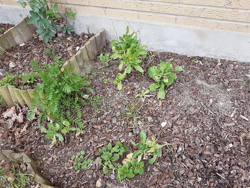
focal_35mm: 27
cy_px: 91
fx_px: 195
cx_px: 129
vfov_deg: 51.4
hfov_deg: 65.3
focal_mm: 4.2
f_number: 1.7
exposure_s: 1/127
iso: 40
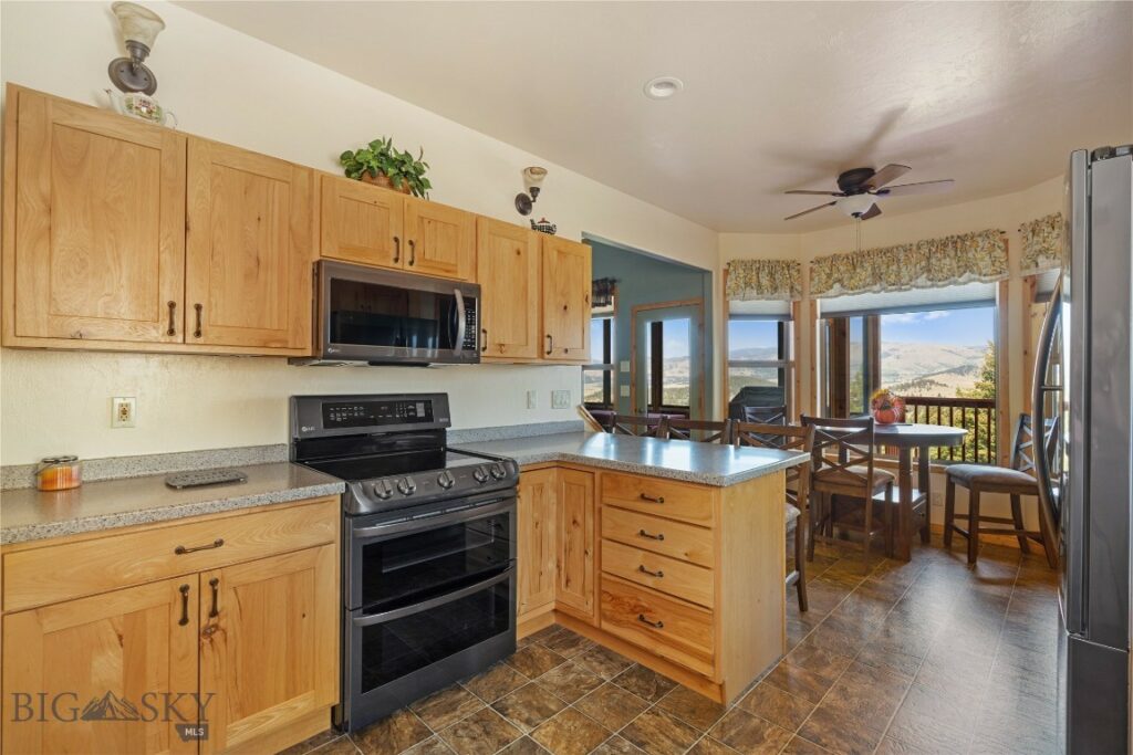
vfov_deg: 72.1
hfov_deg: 95.0
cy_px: 378
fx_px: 519
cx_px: 566
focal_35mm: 16
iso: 400
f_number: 8
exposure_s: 1/13
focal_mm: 16.5
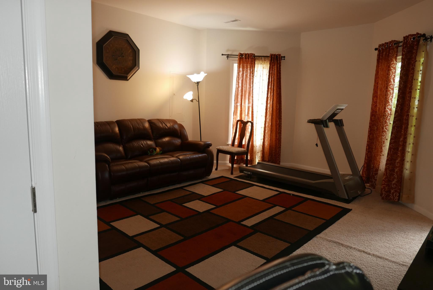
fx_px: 289
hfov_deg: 73.7
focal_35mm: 24
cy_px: 145
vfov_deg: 53.2
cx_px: 216
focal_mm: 10.9
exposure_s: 1/125
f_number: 2.2
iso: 400
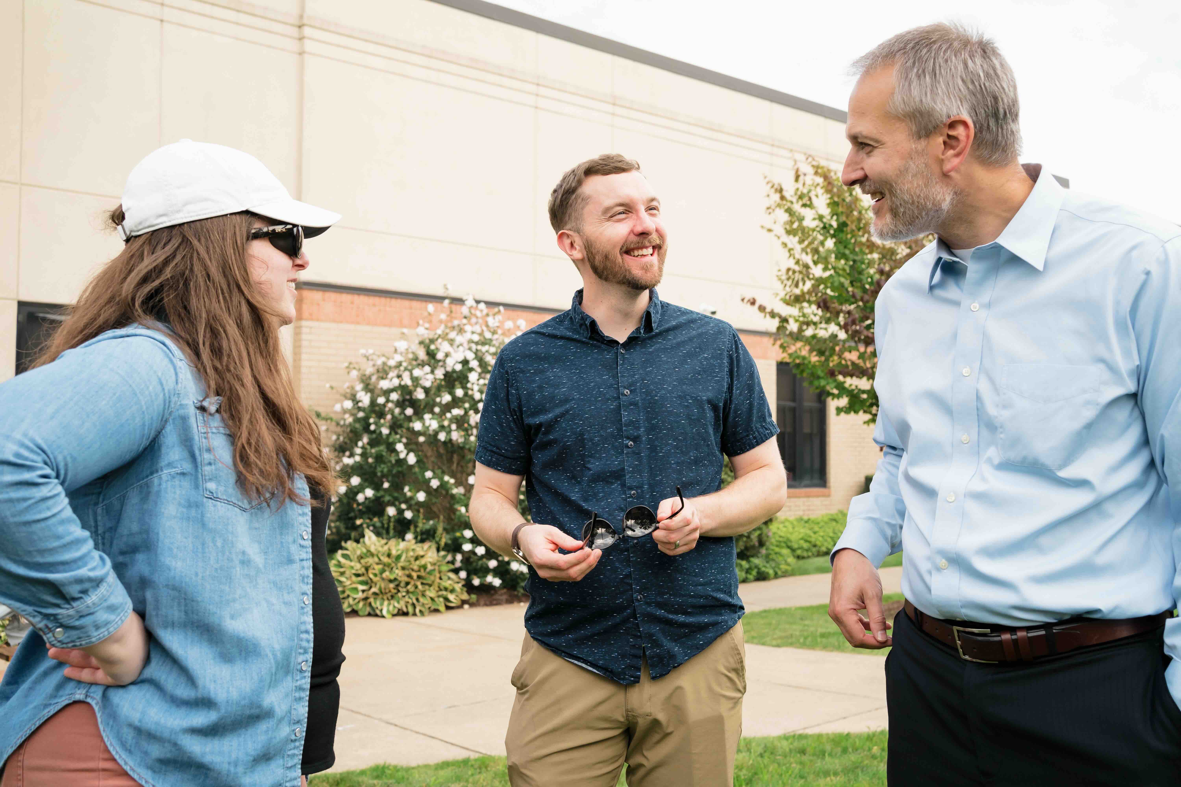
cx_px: 590
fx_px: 1148
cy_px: 394
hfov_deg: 54.4
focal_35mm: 35
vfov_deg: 37.9
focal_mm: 35
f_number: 5.6
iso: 640
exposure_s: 1/500
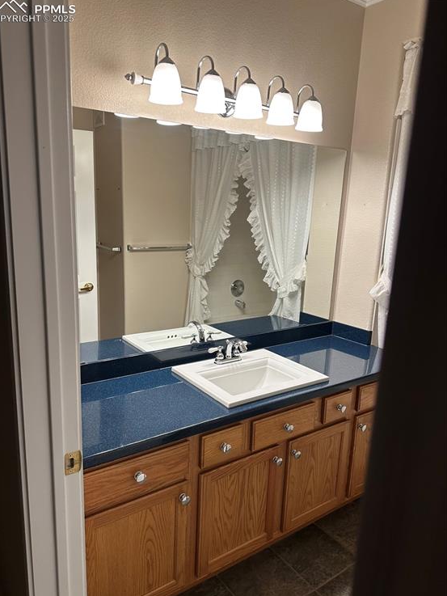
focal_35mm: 25
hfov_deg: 54.9
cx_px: 217
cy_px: 307
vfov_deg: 69.4
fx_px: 430
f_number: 1.78
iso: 125
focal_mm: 6.86
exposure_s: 1/120
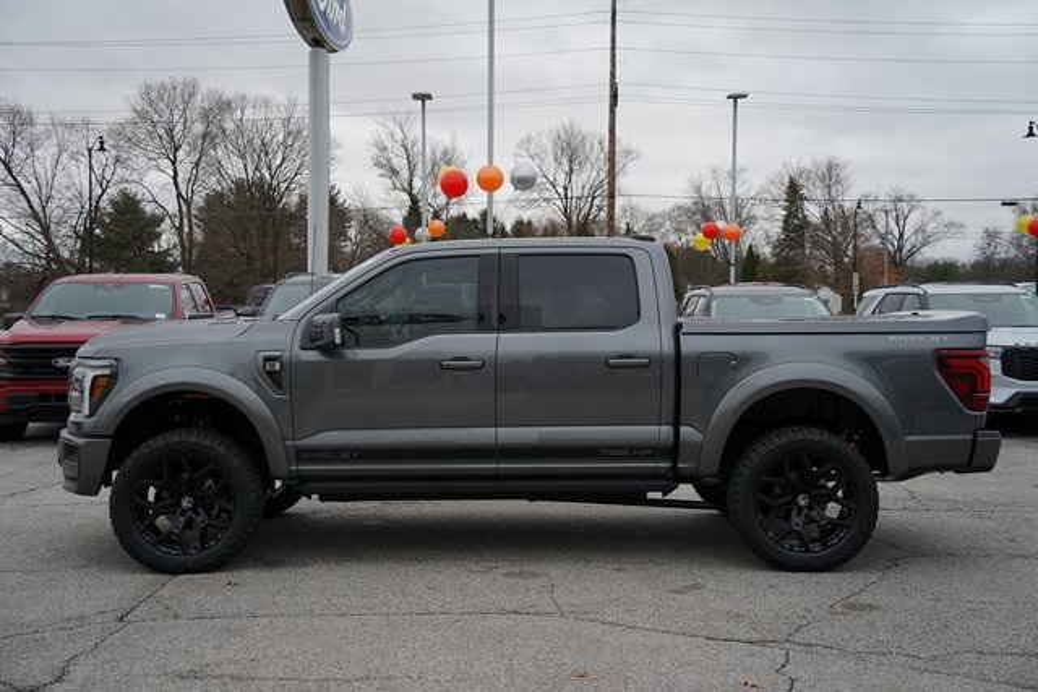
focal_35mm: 41
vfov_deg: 32.6
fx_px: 1182
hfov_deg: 47.4
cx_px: 519
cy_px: 346
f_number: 4
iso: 125
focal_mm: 41
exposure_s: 1/60
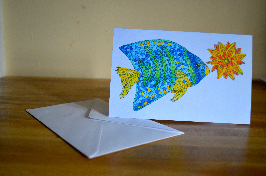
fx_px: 265
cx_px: 133
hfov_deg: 53.2
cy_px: 88
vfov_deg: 36.7
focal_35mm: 36
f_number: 4
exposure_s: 1/50
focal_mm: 24
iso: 800
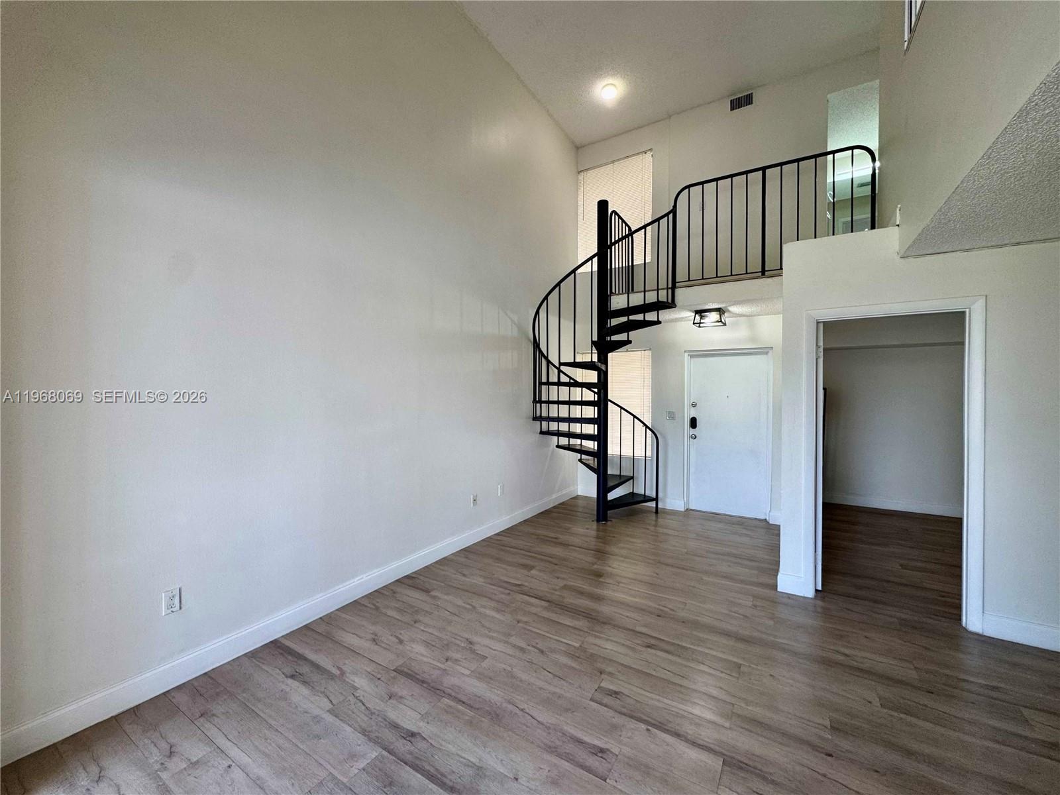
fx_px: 429
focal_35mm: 14
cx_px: 530
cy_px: 398
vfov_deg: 85.7
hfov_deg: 102.1
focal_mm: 2.22
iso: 125
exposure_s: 1/120
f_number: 2.2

ASSIGNED TASK: Restate all of the material above word for word. Pictures do not belong in it.

FINAL ANSWER:
focal_35mm: 27
cy_px: 91
fx_px: 195
cx_px: 129
vfov_deg: 51.4
hfov_deg: 65.3
focal_mm: 4.2
f_number: 1.7
exposure_s: 1/127
iso: 40
vfov_deg: 72.1
hfov_deg: 95.0
cy_px: 378
fx_px: 519
cx_px: 566
focal_35mm: 16
iso: 400
f_number: 8
exposure_s: 1/13
focal_mm: 16.5
fx_px: 289
hfov_deg: 73.7
focal_35mm: 24
cy_px: 145
vfov_deg: 53.2
cx_px: 216
focal_mm: 10.9
exposure_s: 1/125
f_number: 2.2
iso: 400
cx_px: 590
fx_px: 1148
cy_px: 394
hfov_deg: 54.4
focal_35mm: 35
vfov_deg: 37.9
focal_mm: 35
f_number: 5.6
iso: 640
exposure_s: 1/500
focal_35mm: 25
hfov_deg: 54.9
cx_px: 217
cy_px: 307
vfov_deg: 69.4
fx_px: 430
f_number: 1.78
iso: 125
focal_mm: 6.86
exposure_s: 1/120
focal_35mm: 41
vfov_deg: 32.6
fx_px: 1182
hfov_deg: 47.4
cx_px: 519
cy_px: 346
f_number: 4
iso: 125
focal_mm: 41
exposure_s: 1/60
fx_px: 265
cx_px: 133
hfov_deg: 53.2
cy_px: 88
vfov_deg: 36.7
focal_35mm: 36
f_number: 4
exposure_s: 1/50
focal_mm: 24
iso: 800
fx_px: 429
focal_35mm: 14
cx_px: 530
cy_px: 398
vfov_deg: 85.7
hfov_deg: 102.1
focal_mm: 2.22
iso: 125
exposure_s: 1/120
f_number: 2.2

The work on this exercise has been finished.